Primeiro é-nos apresentado o Bom Pastor que vai atrás da ovelha tresmalhada: é a figura de Jesus, descido do Céu ( = O Verbo Encarnado - Deus que se faz homem!) para ir à procura da pobre humanidade perdida nos antros obscuros do pecado; para a encontrar, para a salvar e conduzir novamente ao redil, Ele não hesita em enfrentar os sofrimentos mais amargos e até a morte. «E, tendo-a encontrado, põe-na sobre os ombros alegremente e, indo para casa, chama os seus amigos e vizinhos, dizendo-lhes: «Congratulai-vos comigo porque encontrei a minha ovelha que se tinha perdido».
É a história do amor de Jesus não só para com toda a humanidade, mas com cada alma em particular; história bem sintetizada na doce figura do Bom Pastor, sob a qual Jesus Se quis apresentar. Pode dizer-se que a figura do Bom Pastor, tão amada nos primeiros séculos da Igreja, equivale à do Sagrado Coração; uma e outra são a expressão viva e concreta do amor misericordioso de Jesus a convidar-nos a ir a Ele com plena confiança.

2 - «Digo-vos que haverá maior júbilo no céu por um pecador que fizer penitência que por noventa e nove justos que não têm necessidade de penitência».
Com este pensamento, embora expresso de forma diversa, terminam as três parábolas da misericórdia: a da ovelha perdida, a da dracma perdida e a do filho pródigo. Esta insistente repetição indica-nos o grande cuidado que Jesus teve em inculcar-nos um sentido profundo da misericórdia infinita, misericórdia que contrasta com a atitude dura e desdenhosa dos fariseus que murmuravam, dizendo: «Este (Jesus) recebe os pecadores e come com eles». As três parábolas são a resposta do Mestre à insinuação maliciosa e mesquinha dos fariseus.
A nós, criaturas limitadas e espiritualmente tão curtas de vista, não nos é fácil compreender a fundo este inefável mistério; e não só nos é difícil entende-lo a respeito dos outros, mas, mesmo quando se trata de nós próprios. Contudo Jesus disse e repetiu: «Haverá maior júbilo no céu por um só pecador arrependido que por noventa e nove justos» e, com isto, quis declarar-nos quanta glória dá a Deus a alma que, após as suas quedas, volta para Ele arrependida e confiada.

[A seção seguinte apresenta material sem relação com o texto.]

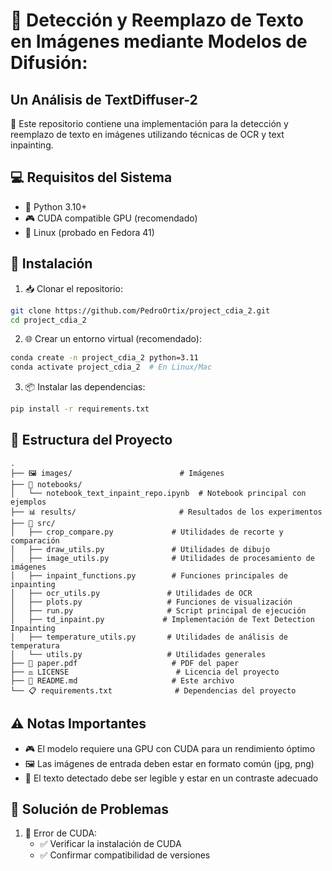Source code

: # 🔄 Detección y Reemplazo de Texto en Imágenes mediante Modelos de Difusión: 
## Un Análisis de TextDiffuser-2

🎯 Este repositorio contiene una implementación para la detección y reemplazo de texto en imágenes utilizando técnicas de OCR y text inpainting.

## 💻 Requisitos del Sistema

- 🐍 Python 3.10+
- 🎮 CUDA compatible GPU (recomendado)
- 🐧 Linux (probado en Fedora 41)

## 🚀 Instalación

1. 📥 Clonar el repositorio:
```bash
git clone https://github.com/PedroOrtix/project_cdia_2.git
cd project_cdia_2
```

2. 🌐 Crear un entorno virtual (recomendado):
```bash
conda create -n project_cdia_2 python=3.11
conda activate project_cdia_2  # En Linux/Mac
```

3. 📦 Instalar las dependencias:
```bash
pip install -r requirements.txt
```

## 📁 Estructura del Proyecto

```
.
├── 🖼️ images/                        # Imágenes
├── 📓 notebooks/
│   └── notebook_text_inpaint_repo.ipynb  # Notebook principal con ejemplos
├── 📊 results/                       # Resultados de los experimentos
├── 🔧 src/
│   ├── crop_compare.py             # Utilidades de recorte y comparación
│   ├── draw_utils.py               # Utilidades de dibujo
│   ├── image_utils.py              # Utilidades de procesamiento de imágenes
│   ├── inpaint_functions.py        # Funciones principales de inpainting
│   ├── ocr_utils.py               # Utilidades de OCR
│   ├── plots.py                   # Funciones de visualización
│   ├── run.py                     # Script principal de ejecución
│   ├── td_inpaint.py             # Implementación de Text Detection Inpainting
│   ├── temperature_utils.py       # Utilidades de análisis de temperatura
│   └── utils.py                   # Utilidades generales
├── 📄 paper.pdf                     # PDF del paper
├── ⚖️ LICENSE                        # Licencia del proyecto
├── 📖 README.md                     # Este archivo
└── 📋 requirements.txt              # Dependencias del proyecto
```

## ⚠️ Notas Importantes

- 🎮 El modelo requiere una GPU con CUDA para un rendimiento óptimo
- 🖼️ Las imágenes de entrada deben estar en formato común (jpg, png)
- 📝 El texto detectado debe ser legible y estar en un contraste adecuado

## 🔧 Solución de Problemas

1. 🚨 Error de CUDA:
   - ✅ Verificar la instalación de CUDA
   - ✅ Confirmar compatibilidad de versiones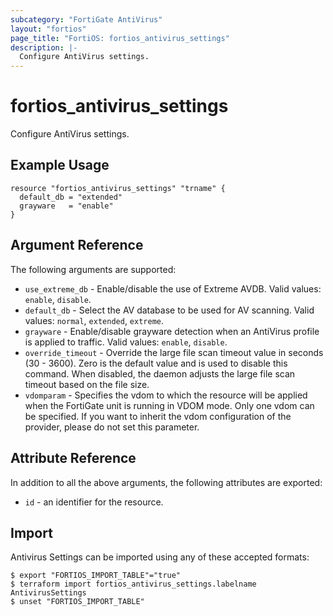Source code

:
 ```yaml
---
subcategory: "FortiGate AntiVirus"
layout: "fortios"
page_title: "FortiOS: fortios_antivirus_settings"
description: |-
  Configure AntiVirus settings.
---
```


# fortios_antivirus_settings
Configure AntiVirus settings.

## Example Usage

```hcl
resource "fortios_antivirus_settings" "trname" {
  default_db = "extended"
  grayware   = "enable"
}
```

## Argument Reference

The following arguments are supported:

* `use_extreme_db` - Enable/disable the use of Extreme AVDB. Valid values: `enable`, `disable`.
* `default_db` - Select the AV database to be used for AV scanning. Valid values: `normal`, `extended`, `extreme`.
* `grayware` - Enable/disable grayware detection when an AntiVirus profile is applied to traffic. Valid values: `enable`, `disable`.
* `override_timeout` - Override the large file scan timeout value in seconds (30 - 3600). Zero is the default value and is used to disable this command. When disabled, the daemon adjusts the large file scan timeout based on the file size.
* `vdomparam` - Specifies the vdom to which the resource will be applied when the FortiGate unit is running in VDOM mode. Only one vdom can be specified. If you want to inherit the vdom configuration of the provider, please do not set this parameter.


## Attribute Reference

In addition to all the above arguments, the following attributes are exported:
* `id` - an identifier for the resource.

## Import

Antivirus Settings can be imported using any of these accepted formats:
```
$ export "FORTIOS_IMPORT_TABLE"="true"
$ terraform import fortios_antivirus_settings.labelname AntivirusSettings
$ unset "FORTIOS_IMPORT_TABLE"
```
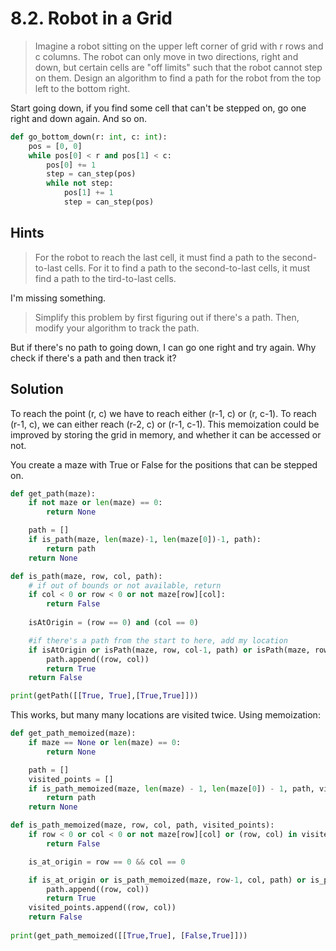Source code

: # 8.2. Robot in a Grid

> Imagine a robot sitting on the upper left corner of grid with r rows and c columns. The robot can only move in two directions, right and down, but certain cells are "off limits" such that the robot cannot step on them. Design an algorithm to find a path for the robot from the top left to the bottom right.

Start going down, if you find some cell that can't be stepped on, go one right and down again. And so on.

```python
def go_bottom_down(r: int, c: int):
    pos = [0, 0]
    while pos[0] < r and pos[1] < c:
        pos[0] += 1
        step = can_step(pos)
        while not step:
            pos[1] += 1
            step = can_step(pos)
```

## Hints

> For the robot to reach the last cell, it must find a path to the second-to-last cells. For it to find a path to the second-to-last cells, it must find a path to the tird-to-last cells.

I'm missing something.

> Simplify this problem by first figuring out if there's a path. Then, modify your algorithm to track the path.

But if there's no path to going down, I can go one right and try again. Why check if there's a path and then track it?

## Solution

To reach the point (r, c) we have to reach either (r-1, c) or (r, c-1). To reach (r-1, c), we can either reach (r-2, c) or (r-1, c-1). This memoization could be improved by storing the grid in memory, and whether it can be accessed or not.

You create a maze with True or False for the positions that can be stepped on.

```python
def get_path(maze):
    if not maze or len(maze) == 0:
        return None

    path = []
    if is_path(maze, len(maze)-1, len(maze[0])-1, path):
        return path
    return None

def is_path(maze, row, col, path):
    # if out of bounds or not available, return
    if col < 0 or row < 0 or not maze[row][col]:
        return False
    
    isAtOrigin = (row == 0) and (col == 0)

    #if there's a path from the start to here, add my location
    if isAtOrigin or isPath(maze, row, col-1, path) or isPath(maze, row-1, col,path):
        path.append((row, col))
        return True
    return False

print(getPath([[True, True],[True,True]]))
```

This works, but many many locations are visited twice. Using memoization:

```python
def get_path_memoized(maze):
    if maze == None or len(maze) == 0:
        return None

    path = []
    visited_points = []
    if is_path_memoized(maze, len(maze) - 1, len(maze[0]) - 1, path, visited_points):
        return path
    return None

def is_path_memoized(maze, row, col, path, visited_points):
    if row < 0 or col < 0 or not maze[row][col] or (row, col) in visited_points:
        return False

    is_at_origin = row == 0 && col == 0

    if is_at_origin or is_path_memoized(maze, row-1, col, path) or is_path_memoized(maze, row, col-1, path):
        path.append((row, col))
        return True
    visited_points.append((row, col))
    return False
  
print(get_path_memoized([[True,True], [False,True]]))

```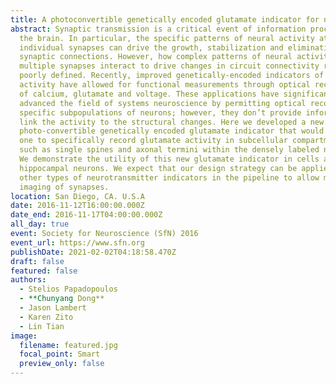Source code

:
 ```yaml
---
title: A photoconvertible genetically encoded glutamate indicator for neuronal imaging
abstract: Synaptic transmission is a critical event of information processing in
  the brain. In particular, the specific patterns of neural activity at
  individual synapses can drive the growth, stabilization and elimination of
  synaptic connections. However, how complex patterns of neural activity at
  multiple synapses interact to drive changes in circuit connectivity remains
  poorly defined. Recently, improved genetically-encoded indicators of neuronal
  activity have allowed for functional measurements through optical recordings
  of calcium, glutamate and voltage. These applications have significantly
  advanced the field of systems neuroscience by permitting optical recordings in
  specific subpopulations of neurons; however, they don’t provide information to
  link the activity to the structural changes. Here we developed a new class of
  photo-convertible genetically encoded glutamate indicator that would enable
  one to specifically record glutamate activity in subcellular compartments,
  such as single spines and axonal termini within the densely labeled neurons.
  We demonstrate the utility of this new glutamate indicator in cells and rat
  hippocampal neurons. We expect that our design strategy can be applied to
  other types of neurotransmitter indicators in the pipeline to allow multiplex
  imaging of synapses.
location: San Diego, CA. U.S.A
date: 2016-11-12T16:00:00.000Z
date_end: 2016-11-17T04:00:00.000Z
all_day: true
event: Society for Neuroscience (SfN) 2016
event_url: https://www.sfn.org
publishDate: 2021-02-02T04:18:58.470Z
draft: false
featured: false
authors:
  - Stelios Papadopoulos
  - **Chunyang Dong**
  - Jason Lambert
  - Karen Zito
  - Lin Tian
image:
  filename: featured.jpg
  focal_point: Smart
  preview_only: false
---
```

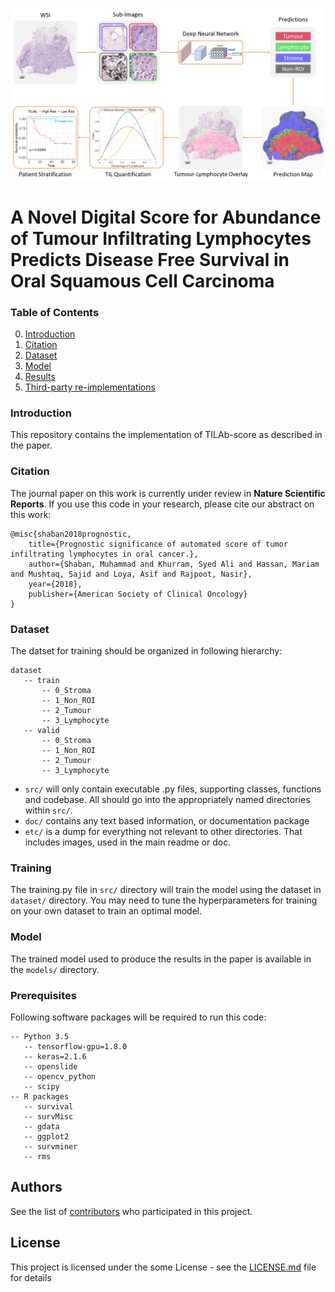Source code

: ![IF FORKED DO NOT REMOVE](etc/flow_diagram.png)

# A Novel Digital Score for Abundance of Tumour Infiltrating Lymphocytes Predicts Disease Free Survival in Oral Squamous Cell Carcinoma

### Table of Contents
0. [Introduction](#introduction)
0. [Citation](#citation)
0. [Dataset](#Dataset)
0. [Model](#model)
0. [Results](#results)
0. [Third-party re-implementations](#third-party-re-implementations)

### Introduction

This repository contains the implementation of TILAb-score as described in the paper.

### Citation

The journal paper on this work is currently under review in **Nature Scientific Reports**. If you use this code in your research, please cite our abstract on this work:

	@misc{shaban2018prognostic,
        title={Prognostic significance of automated score of tumor infiltrating lymphocytes in oral cancer.},
        author={Shaban, Muhammad and Khurram, Syed Ali and Hassan, Mariam and Mushtaq, Sajid and Loya, Asif and Rajpoot, Nasir},
        year={2018},
        publisher={American Society of Clinical Oncology}
    }

### Dataset
The datset for training should be organized in following hierarchy:
```
dataset
   -- train
       -- 0_Stroma
       -- 1_Non_ROI
       -- 2_Tumour
       -- 3_Lymphocyte
   -- valid
       -- 0_Stroma
       -- 1_Non_ROI
       -- 2_Tumour
       -- 3_Lymphocyte
```

* `src/` will only contain executable .py files, supporting classes, functions and codebase. All should go into the appropriately named directories within `src/`.
* `doc/` contains any text based information, or documentation package
* `etc/` is a dump for everything not relevant to other directories. That includes images, used in the main readme or doc.


### Training
The training.py file in `src/` directory will train the model using the dataset in `dataset/` directory. You may need to tune the hyperparameters for training on your own dataset to train an optimal model.

### Model
The trained model used to produce the results in the paper is available in the `models/` directory.

### Prerequisites
Following software packages will be required to run this code:

```
-- Python 3.5
   -- tensorflow-gpu=1.8.0
   -- keras=2.1.6
   -- openslide
   -- opencv_python
   -- scipy
-- R packages
   -- survival
   -- survMisc
   -- gdata
   -- ggplot2
   -- survminer
   -- rms
```
## Authors

See the list of [contributors](https://github.com/your/project/contributors) who participated in this project.

## License

This project is licensed under the some License - see the [LICENSE.md](LICENSE.md) file for details
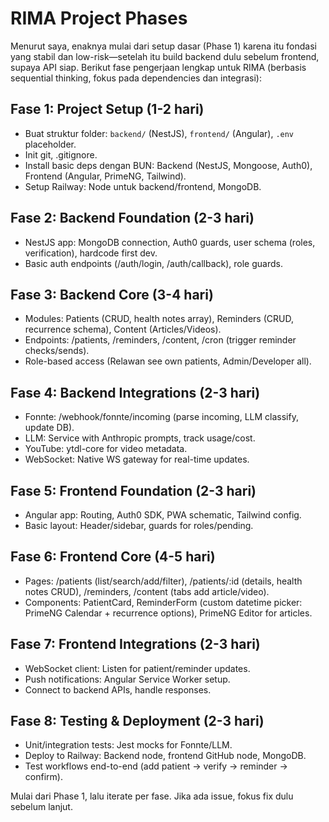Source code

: # RIMA Project Phases

Menurut saya, enaknya mulai dari setup dasar (Phase 1) karena itu fondasi yang stabil dan low-risk—setelah itu build backend dulu sebelum frontend, supaya API siap. Berikut fase pengerjaan lengkap untuk RIMA (berbasis sequential thinking, fokus pada dependencies dan integrasi):

## Fase 1: Project Setup (1-2 hari)
- Buat struktur folder: `backend/` (NestJS), `frontend/` (Angular), `.env` placeholder.
- Init git, .gitignore.
- Install basic deps dengan BUN: Backend (NestJS, Mongoose, Auth0), Frontend (Angular, PrimeNG, Tailwind).
- Setup Railway: Node untuk backend/frontend, MongoDB.

## Fase 2: Backend Foundation (2-3 hari)
- NestJS app: MongoDB connection, Auth0 guards, user schema (roles, verification), hardcode first dev.
- Basic auth endpoints (/auth/login, /auth/callback), role guards.

## Fase 3: Backend Core (3-4 hari)
- Modules: Patients (CRUD, health notes array), Reminders (CRUD, recurrence schema), Content (Articles/Videos).
- Endpoints: /patients, /reminders, /content, /cron (trigger reminder checks/sends).
- Role-based access (Relawan see own patients, Admin/Developer all).

## Fase 4: Backend Integrations (2-3 hari)
- Fonnte: /webhook/fonnte/incoming (parse incoming, LLM classify, update DB).
- LLM: Service with Anthropic prompts, track usage/cost.
- YouTube: ytdl-core for video metadata.
- WebSocket: Native WS gateway for real-time updates.

## Fase 5: Frontend Foundation (2-3 hari)
- Angular app: Routing, Auth0 SDK, PWA schematic, Tailwind config.
- Basic layout: Header/sidebar, guards for roles/pending.

## Fase 6: Frontend Core (4-5 hari)
- Pages: /patients (list/search/add/filter), /patients/:id (details, health notes CRUD), /reminders, /content (tabs add article/video).
- Components: PatientCard, ReminderForm (custom datetime picker: PrimeNG Calendar + recurrence options), PrimeNG Editor for articles.

## Fase 7: Frontend Integrations (2-3 hari)
- WebSocket client: Listen for patient/reminder updates.
- Push notifications: Angular Service Worker setup.
- Connect to backend APIs, handle responses.

## Fase 8: Testing & Deployment (2-3 hari)
- Unit/integration tests: Jest mocks for Fonnte/LLM.
- Deploy to Railway: Backend node, frontend GitHub node, MongoDB.
- Test workflows end-to-end (add patient -> verify -> reminder -> confirm).

Mulai dari Phase 1, lalu iterate per fase. Jika ada issue, fokus fix dulu sebelum lanjut.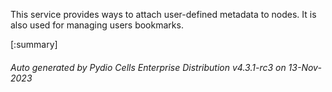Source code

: 






This service provides ways to attach user-defined metadata to nodes. It is also used for managing users bookmarks.

[:summary]

###### Auto generated by Pydio Cells Enterprise Distribution v4.3.1-rc3 on 13-Nov-2023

O sentido destas palavras não se há-de aplicar somente aos grandes pecadores, aos que se convertem do pecado grave, mas também àqueles que se convertem dos pecados veniais, que se humilham e depois se levantam das infidelidades cometidas por fragilidade ou irreflexão.
Esta é a nossa história de todos os dias: quantas vezes nos propusemos vencer a nossa impaciência, a nossa irascibilidade ou susceptibilidade, e quantas vezes recaímos! Porém, se reconhecermos humildemente o nosso erro e formos, com confiança, «pedir perdão a Jesus, lançando-nos nos Seus braços, Ele estremecerá de alegria e fará mais ainda: amar-nos-á mais do que antes da nossa falta» (T.M.J. carta 231 e CL.).
Peçamos a Jesus, na Sagrada Comunhão, que nos faça compreender os segredos do Seu infinito amor misericordioso.